▶ **ABOUT THIS EXERCISE**
From the records below, extract only the lines running from the line with "Rendered at 1500 by 1125 pixels." to the line with "For every layout", both lines included, reproducing them exactly.

▶ **DATA SUPPLIED**
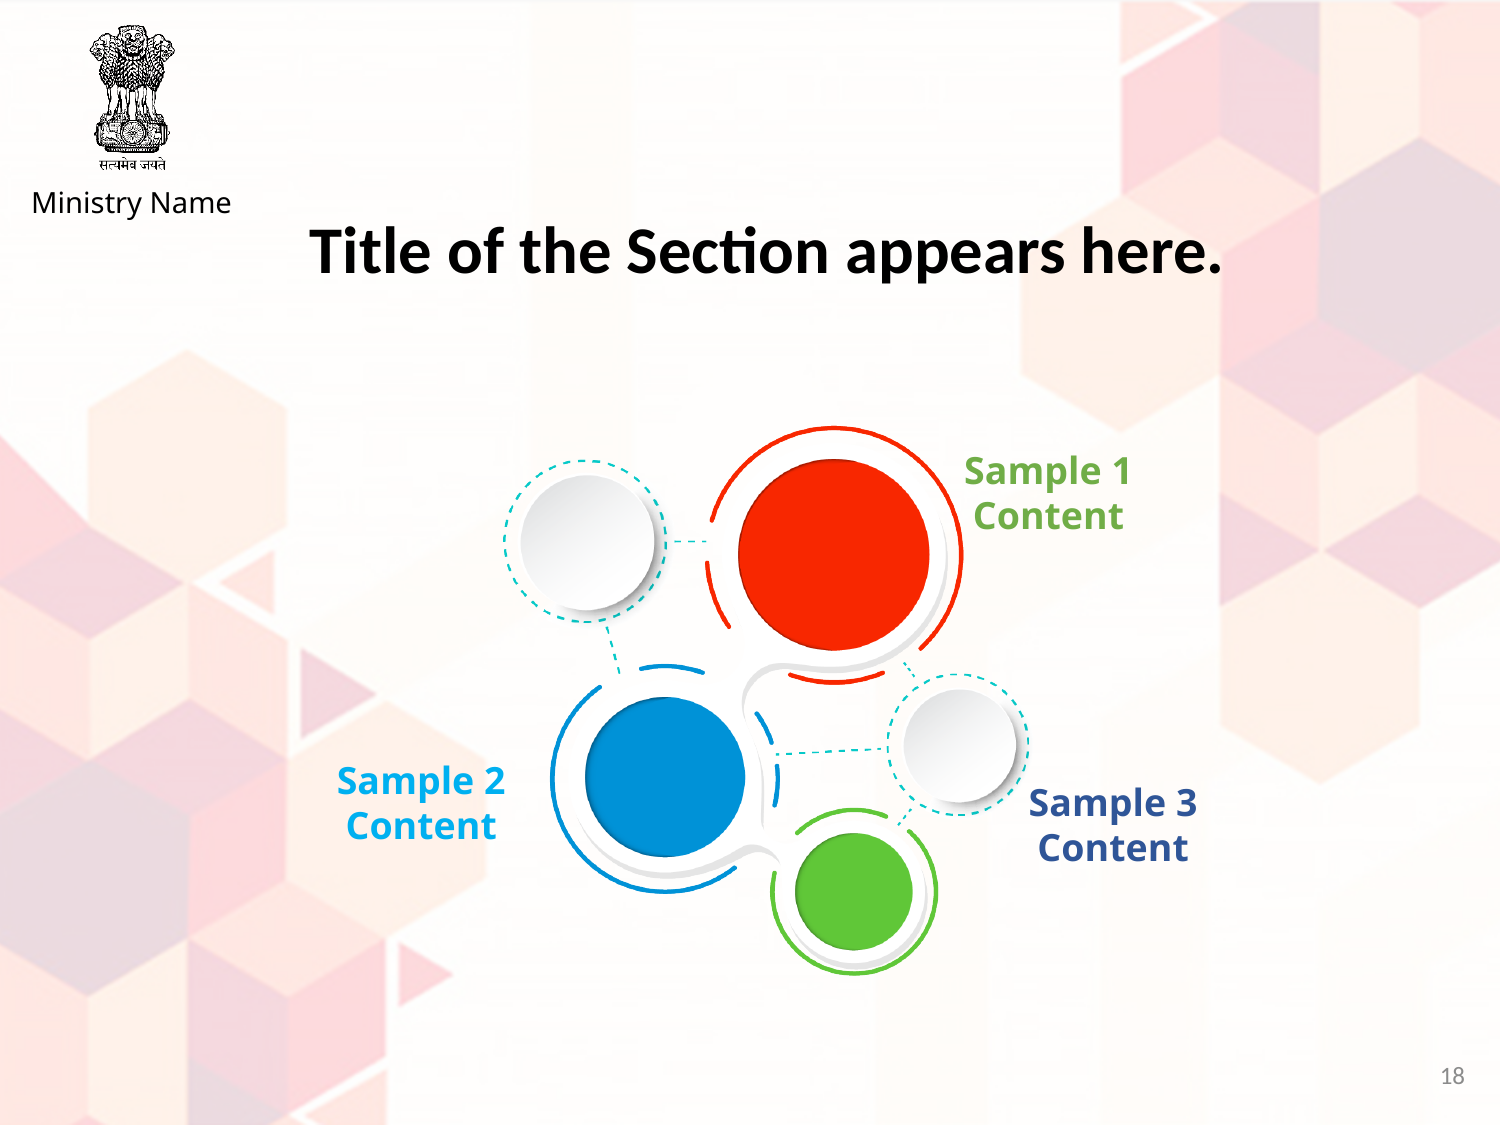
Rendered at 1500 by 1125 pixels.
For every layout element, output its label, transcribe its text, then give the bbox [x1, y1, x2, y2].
---
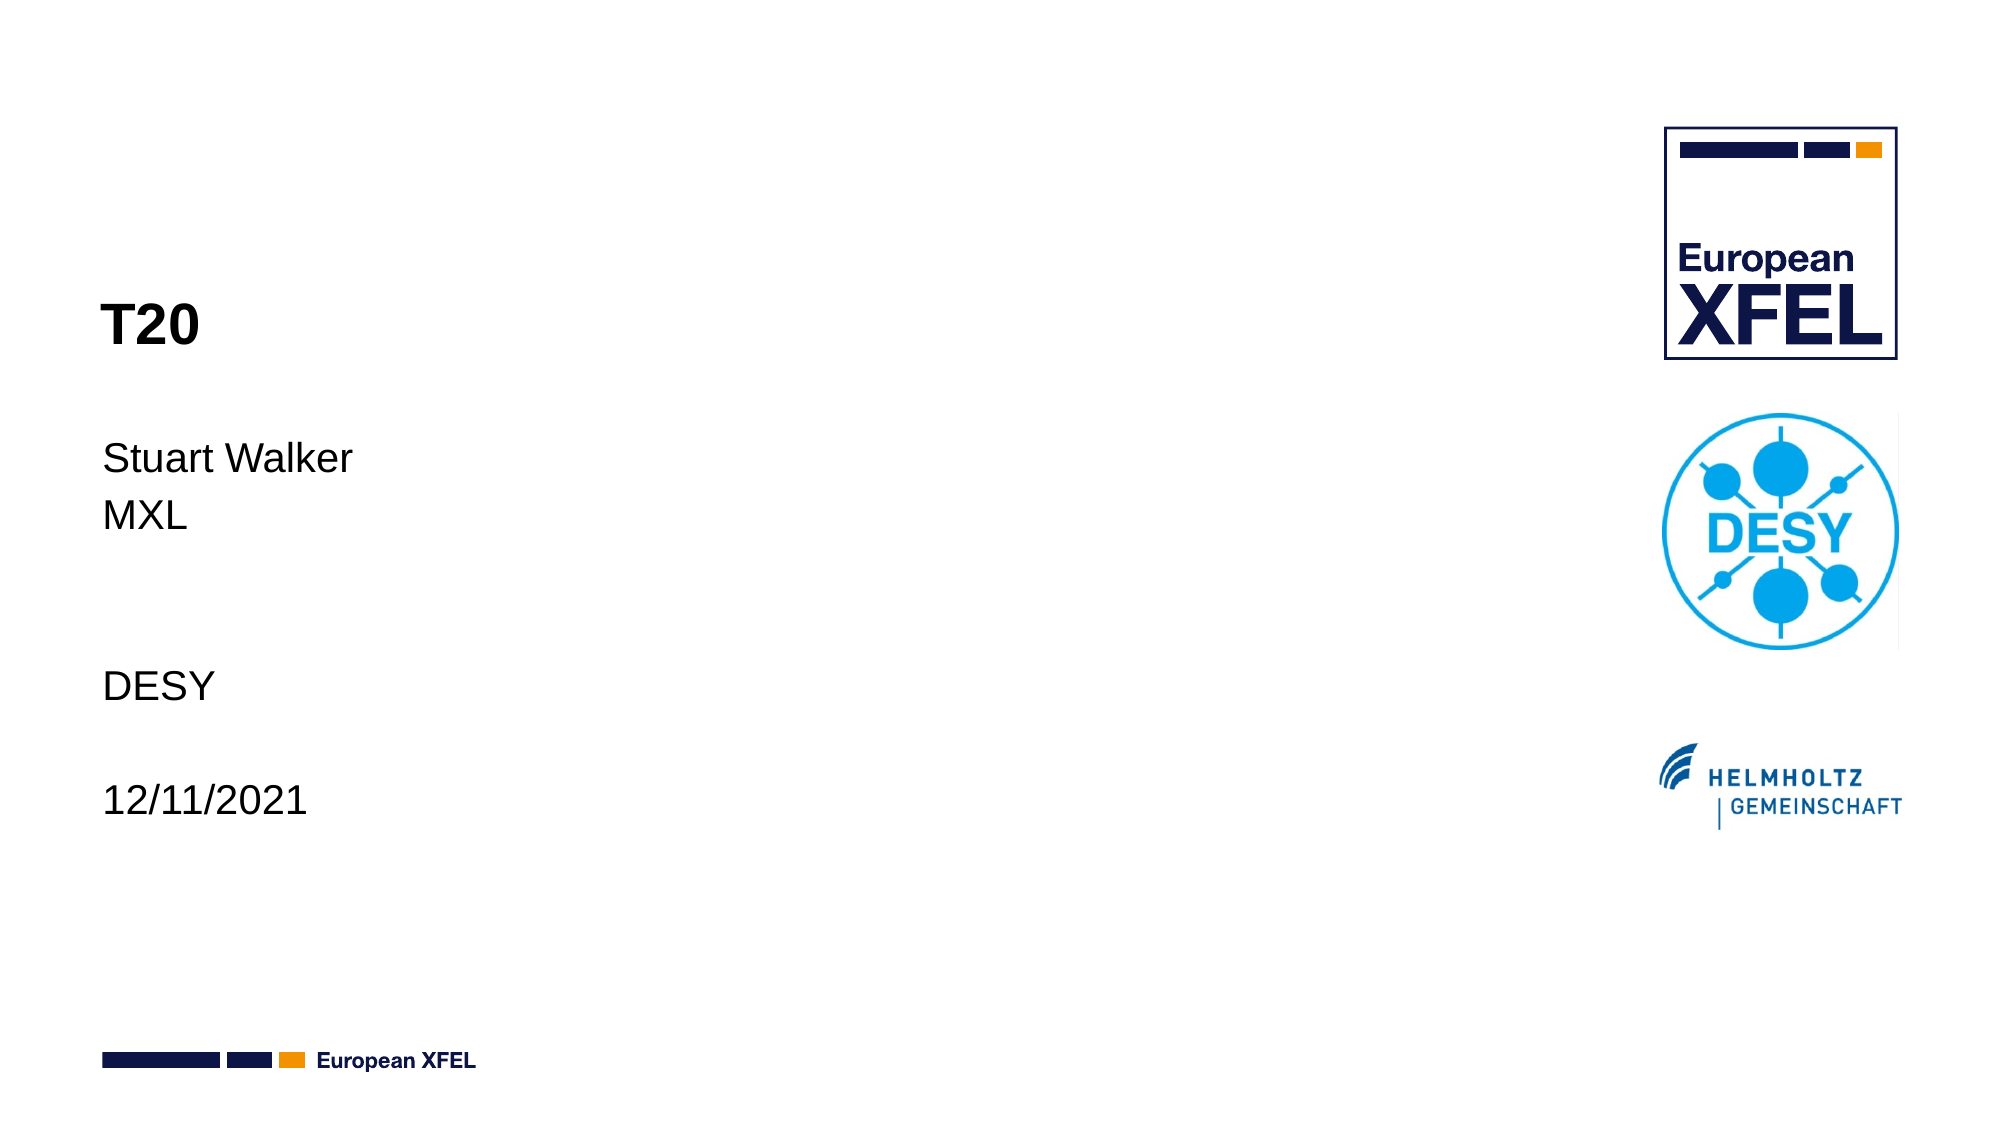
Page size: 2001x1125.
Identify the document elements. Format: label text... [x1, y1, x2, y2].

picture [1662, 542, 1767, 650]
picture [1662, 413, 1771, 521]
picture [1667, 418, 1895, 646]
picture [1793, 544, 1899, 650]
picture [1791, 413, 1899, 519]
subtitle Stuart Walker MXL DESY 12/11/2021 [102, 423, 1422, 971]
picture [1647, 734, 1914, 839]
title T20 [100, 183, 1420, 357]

▶ **ANSWER TO THE EXERCISE**
Rendered at 1500 by 1125 pixels.
For every layout element, output its label, transcribe its text, then give the bbox [x1, y1, x2, y2].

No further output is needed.